De nombreuses controverses entourent la dernière initiative de Nvidia. Même par ceux qui ont un certain poids sur les marchés.
Jeffrey Gundlach il est – à juste titre – considéré comme une sorte de divinité du marché du crédit et donc aussi des obligations. Et il ne semble pas enthousiasmé par les dernières initiatives de Nvidia. Concrètement, sur son compte X a publié un commentaire tranchant sur le plan da 500 milliards avec lequel Nvidia tentera de financer certains de ses clients, en les obtenant en garantie centres de données et puces qu'ils construisent et utilisent. Mexem vous permet d'investir dans les meilleurs actifs, avec 500€ de cashback sur les commissions. Vous pouvez également obtenir un bonus de 50 € si vous investissez au moins 500 €.
Gundlach exprime en fait les préoccupations de beaucoup. En fait, il s’agit d’un plan de financement qui aura en garantie des actifs dont la durée d’utilité est en réalité très compliquée à calculer. Et que ce qu'on appelle hyperscalerau moins dans le bilan, ils surestiment.
Le dur message de Jeffrey Gundlach
Le message est parmi les plus durs :
Le fonds de 500 milliards de dollars de Nvidia (à ne pas confondre avec le financement) ne vieillira pas bien. Des actifs à durée de vie incertaine comme garantie de dette à long terme ? Alors pourquoi ne pas faire un ABS sur trente ans avec des entrepôts de bananes en garantie ? Cela fonctionnera, il y aura de nouvelles bananes qui auront une durée de vie indéfinie.

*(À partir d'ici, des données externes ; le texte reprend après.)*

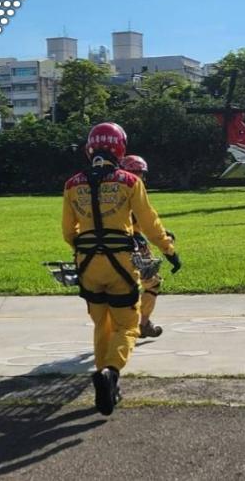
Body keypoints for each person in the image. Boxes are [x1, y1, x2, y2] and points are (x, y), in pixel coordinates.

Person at [62, 123, 181, 416]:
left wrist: (86, 249)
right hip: (121, 265)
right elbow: (150, 223)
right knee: (128, 325)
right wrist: (169, 249)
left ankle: (106, 384)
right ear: (120, 147)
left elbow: (68, 231)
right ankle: (111, 373)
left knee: (101, 325)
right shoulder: (129, 181)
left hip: (87, 265)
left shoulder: (71, 184)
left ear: (90, 147)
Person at [119, 154, 166, 338]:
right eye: (137, 173)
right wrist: (164, 240)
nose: (140, 178)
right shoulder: (133, 190)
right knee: (152, 282)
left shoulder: (110, 191)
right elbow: (145, 220)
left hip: (109, 244)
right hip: (135, 243)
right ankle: (143, 323)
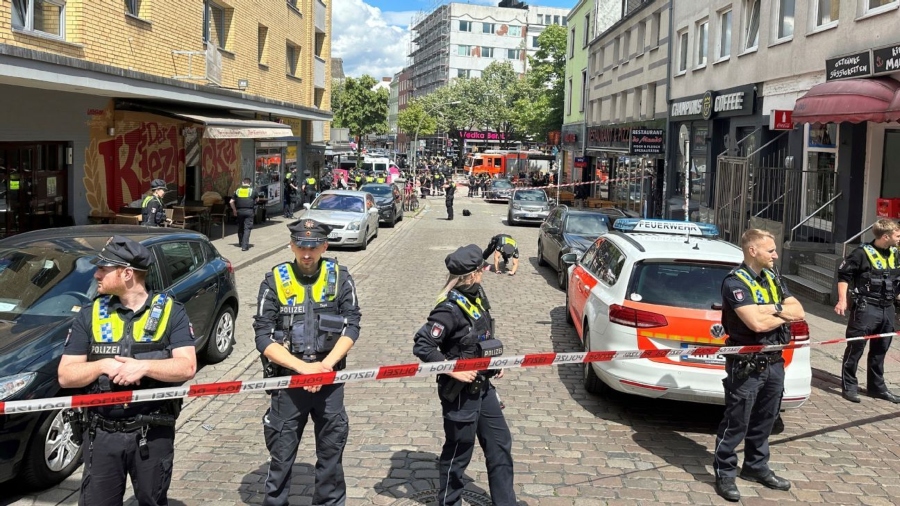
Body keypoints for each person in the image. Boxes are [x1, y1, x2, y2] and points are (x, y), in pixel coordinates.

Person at [58, 236, 196, 506]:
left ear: (128, 273)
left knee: (152, 500)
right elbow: (65, 375)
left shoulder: (171, 312)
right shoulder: (90, 314)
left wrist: (144, 367)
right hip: (101, 434)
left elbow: (187, 366)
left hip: (152, 431)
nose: (96, 274)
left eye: (104, 269)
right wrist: (101, 365)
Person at [253, 219, 362, 506]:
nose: (306, 254)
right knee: (281, 457)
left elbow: (352, 325)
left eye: (313, 247)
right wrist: (303, 369)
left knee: (331, 456)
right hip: (289, 382)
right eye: (301, 246)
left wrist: (324, 367)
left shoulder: (340, 277)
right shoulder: (274, 280)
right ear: (291, 245)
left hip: (330, 381)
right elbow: (263, 337)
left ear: (324, 246)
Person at [413, 244, 516, 506]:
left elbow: (479, 338)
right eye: (481, 269)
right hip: (460, 394)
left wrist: (493, 362)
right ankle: (449, 502)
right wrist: (452, 368)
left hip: (484, 386)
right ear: (470, 275)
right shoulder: (448, 309)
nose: (484, 272)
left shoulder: (476, 295)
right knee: (459, 452)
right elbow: (423, 344)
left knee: (500, 443)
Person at [713, 229, 804, 502]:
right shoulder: (735, 282)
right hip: (747, 365)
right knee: (736, 422)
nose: (776, 255)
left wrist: (768, 309)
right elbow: (756, 324)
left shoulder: (773, 276)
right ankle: (725, 473)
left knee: (766, 419)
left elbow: (799, 311)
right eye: (771, 250)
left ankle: (755, 467)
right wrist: (779, 311)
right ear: (753, 251)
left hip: (775, 361)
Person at [834, 218, 900, 403]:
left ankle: (876, 388)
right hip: (866, 308)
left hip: (887, 308)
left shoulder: (896, 253)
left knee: (881, 350)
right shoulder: (861, 253)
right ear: (885, 236)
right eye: (897, 235)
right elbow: (844, 275)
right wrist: (841, 301)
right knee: (856, 348)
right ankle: (849, 386)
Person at [230, 178, 258, 252]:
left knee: (240, 227)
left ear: (242, 183)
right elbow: (257, 200)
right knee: (247, 228)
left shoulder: (238, 190)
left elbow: (231, 202)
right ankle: (244, 246)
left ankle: (240, 243)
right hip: (249, 211)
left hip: (239, 211)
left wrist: (234, 210)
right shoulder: (253, 190)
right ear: (250, 183)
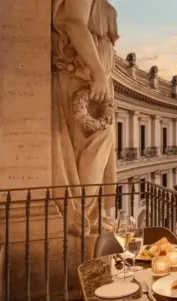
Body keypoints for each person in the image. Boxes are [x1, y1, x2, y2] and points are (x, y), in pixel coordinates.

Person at [52, 0, 119, 237]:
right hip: (84, 76)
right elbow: (74, 21)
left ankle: (88, 214)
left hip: (93, 77)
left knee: (97, 145)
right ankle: (83, 216)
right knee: (94, 142)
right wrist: (97, 70)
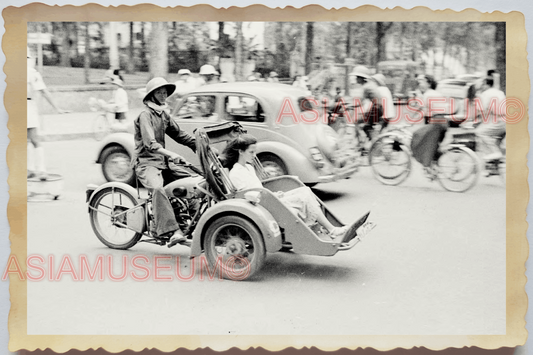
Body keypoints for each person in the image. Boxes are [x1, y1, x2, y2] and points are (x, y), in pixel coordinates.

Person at [221, 134, 348, 239]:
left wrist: (275, 195)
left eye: (255, 152)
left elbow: (257, 188)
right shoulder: (235, 173)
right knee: (303, 196)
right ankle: (331, 229)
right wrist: (272, 196)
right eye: (251, 152)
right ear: (241, 152)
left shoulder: (248, 167)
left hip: (267, 198)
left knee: (305, 190)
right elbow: (247, 195)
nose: (254, 155)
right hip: (261, 204)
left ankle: (329, 228)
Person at [133, 77, 197, 247]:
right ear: (152, 95)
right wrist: (171, 154)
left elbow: (180, 135)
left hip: (163, 162)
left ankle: (195, 222)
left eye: (165, 93)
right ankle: (172, 231)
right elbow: (150, 144)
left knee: (193, 182)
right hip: (147, 163)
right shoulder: (145, 115)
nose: (163, 96)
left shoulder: (163, 115)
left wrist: (198, 145)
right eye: (159, 92)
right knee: (157, 189)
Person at [27, 47, 67, 180]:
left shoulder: (32, 73)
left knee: (34, 139)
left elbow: (44, 91)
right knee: (26, 140)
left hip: (27, 106)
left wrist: (57, 108)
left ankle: (41, 170)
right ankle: (30, 168)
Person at [409, 74, 450, 176]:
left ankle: (428, 167)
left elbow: (421, 110)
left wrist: (411, 121)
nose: (420, 84)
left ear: (429, 83)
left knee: (417, 137)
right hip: (444, 122)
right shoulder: (435, 93)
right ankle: (433, 167)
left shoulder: (428, 94)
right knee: (433, 145)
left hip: (437, 122)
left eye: (422, 82)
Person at [475, 74, 506, 160]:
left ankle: (495, 152)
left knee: (480, 132)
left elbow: (481, 110)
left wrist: (474, 120)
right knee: (496, 142)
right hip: (506, 120)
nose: (481, 87)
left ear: (486, 84)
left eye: (482, 84)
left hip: (498, 121)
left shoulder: (486, 94)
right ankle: (494, 167)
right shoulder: (499, 92)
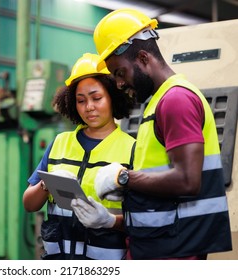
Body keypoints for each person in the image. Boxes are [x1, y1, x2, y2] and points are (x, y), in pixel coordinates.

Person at [71, 8, 232, 260]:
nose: (120, 83)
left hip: (177, 254)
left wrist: (123, 178)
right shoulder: (157, 104)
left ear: (144, 58)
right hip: (158, 248)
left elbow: (188, 181)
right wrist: (111, 220)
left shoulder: (176, 99)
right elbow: (160, 196)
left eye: (120, 73)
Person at [22, 53, 136, 260]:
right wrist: (47, 184)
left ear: (113, 97)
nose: (89, 107)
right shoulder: (60, 143)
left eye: (97, 98)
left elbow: (143, 220)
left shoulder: (132, 149)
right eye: (81, 100)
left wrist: (109, 220)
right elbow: (29, 204)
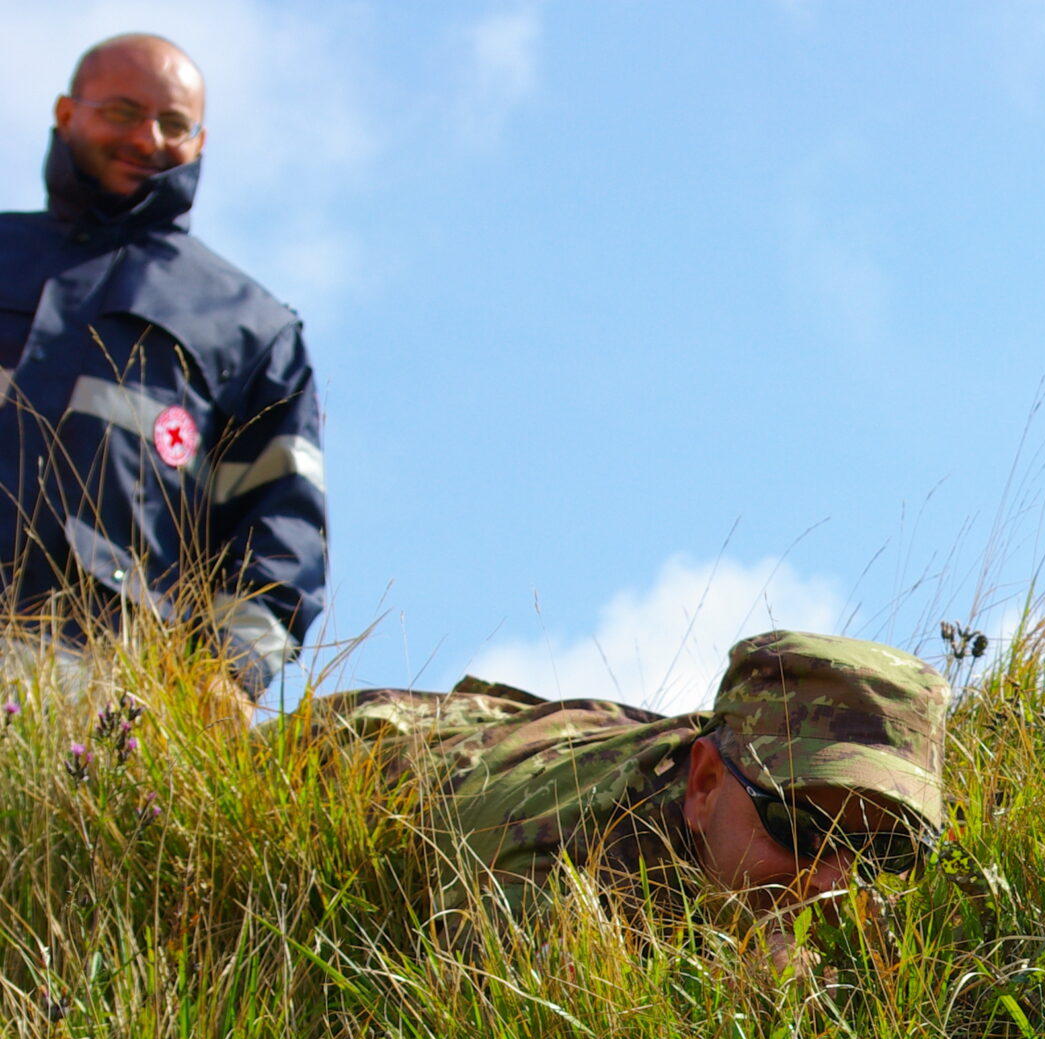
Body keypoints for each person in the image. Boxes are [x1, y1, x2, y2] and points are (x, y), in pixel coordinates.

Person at [0, 34, 326, 702]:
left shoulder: (254, 329)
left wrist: (231, 676)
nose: (147, 139)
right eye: (122, 112)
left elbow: (282, 534)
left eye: (174, 124)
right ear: (67, 114)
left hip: (98, 688)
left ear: (200, 142)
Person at [308, 632, 949, 922]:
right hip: (369, 746)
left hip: (594, 733)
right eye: (801, 829)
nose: (836, 880)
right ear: (705, 787)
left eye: (884, 849)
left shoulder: (743, 770)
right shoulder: (562, 858)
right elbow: (532, 1021)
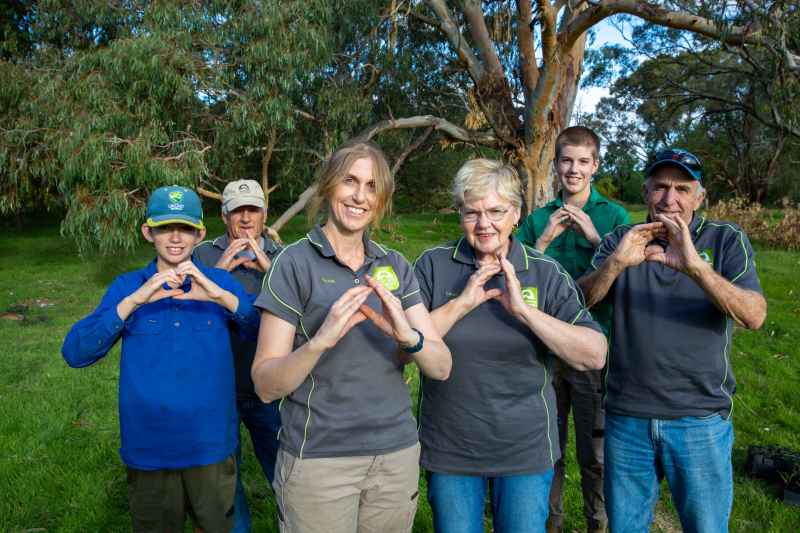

Le message est relativement énigmatique, du moins pour ceux qui ne fréquentent pas certains marchés. En résumé, Gundlach n'est pas convaincu que ce soit une bonne idée d'avoir comme collatéral (et donc comme garantie) des actifs dont on ne sait pas combien de temps ils conserveront de la valeur. Mais en fin de compte, il s’agit de ébrécherqui peut devenir obsolète ou même se briser s'il est utilisé de manière constante à des niveaux de charge très élevés.
Bien qu'il soit très difficile de calculer la durée de vie utile, Nvidia souhaiterait les utiliser comme garantie pour le fonds de 500 milliards qu'elle est en train de créer. Et qu'il créerait avec l'aide de plusieurs grandes sociétés de Wall Street, dont Pierre noire Et Roche noire.
Si le roi des obligations reste à l’écart…
Jeffrey Gundlach n'a pas forcément raison, mais il a beaucoup d'expérience (et de résultats à apporter) et il sera donc utile d'y réfléchir. Ce qui ne veut pas dire considérer le cycle de l’IA comme terminé, mais considérer la qualité de certains produits qui devraient l’accompagner.
Les critiques de Gundlach à l'égard de ce produit ne sont pas les seules. Plusieurs analystes ont soulevé des questions similaires et elles continueront probablement d'être discutées dans les semaines à venir. Il est bon de rappeler que comptes bizarres sur la durée de vie utile des puces sont au centre de la théorie baissière sur le monde de l'IA de Michael Burry.